In Caitlin Zaloom’s new book Indebted, based on a series of interviews with American students and their parents, we gain insight into the ways in which the “student finance complex” (as Zaloom coins it) impacts the ways in which both students and their families are forced to operate.

Writing as an anthropologist, Zaloom describes the ways in which the burden of debt for many in America wishing to access higher education fundamentally alters the ways in which the family operates, and particular notions of the family are reinforced.

The astronomical levels of debt that students and families take on shackle students to their parents. Students are often dependent on their parents to shoulder some of the debt burden, and the parents depend on their children’s future earnings to make up for the loss of savings they might have put towards retirement instead.

This system ties students to the pasts of their parents at precisely the point at which students are trying to facilitate their own independence. It entrenches generational inequality and steepens the playing field, particularly for students whose only option it to attend the poorer performing for-profit colleges.

Such astronomical levels of debt do not make sense in “rational” bourgeois society. Levels of private debt are a much greater force for economic destabilisation in the capitalist economy than public debt – public debt being much cheaper to service, and with a relatively negligible impact on consumer spending.

Increasingly, economists of many different ideological stripes are coming out in support of debt relief or forgiveness in countries where student debt is high on the basis that such a high private debt burden depresses the whole economy.
Why does America continue to operate using a system that is; on the face of things, irrational? The answer, in my view, is control. Young workers are forced to accept bad conditions because they have so much debt that requires servicing.

Zaloom’s characterisation of “class” fairly crudely lumps anybody with the intention to pursue higher education as middle class, even if they go into relatively low-paid and exploited work in healthcare or education.

It isn’t entirely clear in Zaloom’s analysis what separates out the “middle” from the “working class” other than higher education. Or maybe she had in mind the distinction between blue and white-collar jobs, though these are two sections of the working class that both sell their labour-power in the market to survive.

This imprecision is not by any means unique to Zaloom. Bernie Sanders tends to refer to working-class people, including blue-collar workers, as “the middle class”. A survey in 2017 found seven out of ten Americans describing themselves as “middle class”: the term has long been widely taken to cover everyone other than the very rich and the pauperised.

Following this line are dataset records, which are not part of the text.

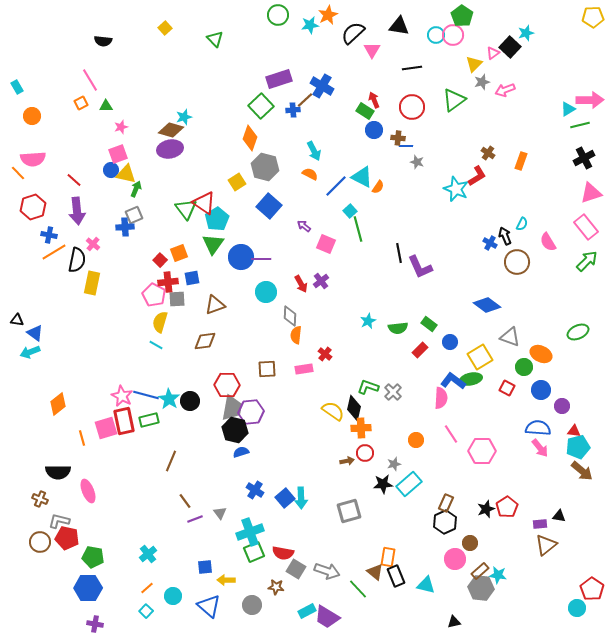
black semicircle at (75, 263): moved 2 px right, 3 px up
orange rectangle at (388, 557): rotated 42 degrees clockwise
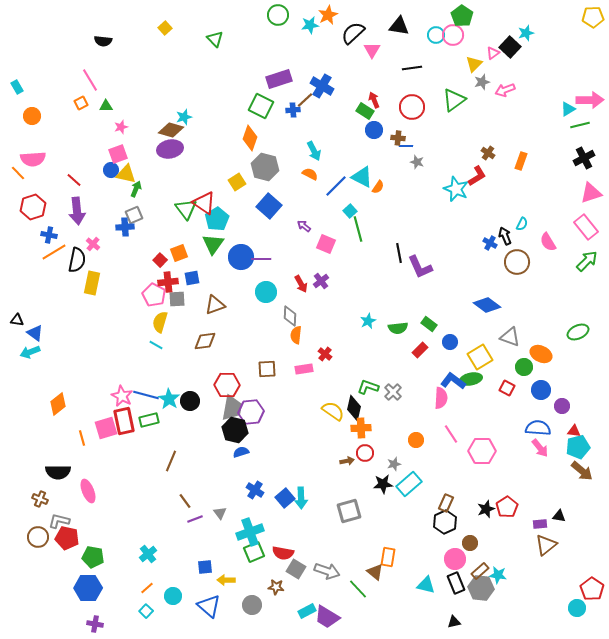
green square at (261, 106): rotated 20 degrees counterclockwise
brown circle at (40, 542): moved 2 px left, 5 px up
black rectangle at (396, 576): moved 60 px right, 7 px down
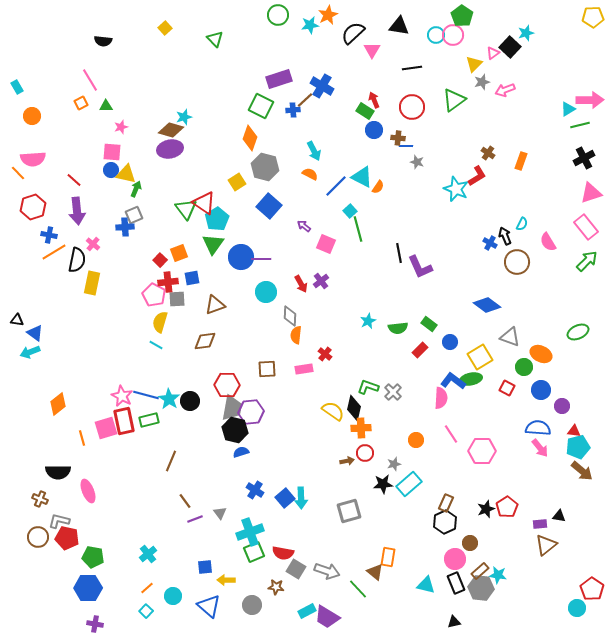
pink square at (118, 154): moved 6 px left, 2 px up; rotated 24 degrees clockwise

Whether the terminology in itself has a significantly detrimental impact on expressions of class politics in America is not clear, but it certainly obfuscates more than it clarifies.

This book weaves together the fields of anthropology and economics in order to give a very interesting account of the ways in which public policy in the US interacts with the private sphere of the family and the household, how the two are at conflict and how they impact one another.

In terms of its conclusions, the book is conservative. Its farthest-reaching policy suggestion being that the US should seek to emulate Australia in its higher education policy. (Australia abolished university fees in 1974, but then reintroduced them in 1989, with public loans to cover them. Fees are lower than in the UK, and vary markedly between courses.

Repayments are based on a low interest rate, and you pay nothing back below a certain income level. Australia’s total of student debt is currently A$62 billion, the equivalent of US$41 billion).

It is important that we on the left go beyond this and call for a free and fully accessible education system, one that sees education not as a simple economic calculation, but as a path to human development and fulfillment.

Only through a universal and freely provided higher education system can we truly begin to meaningfully shift our perception of education.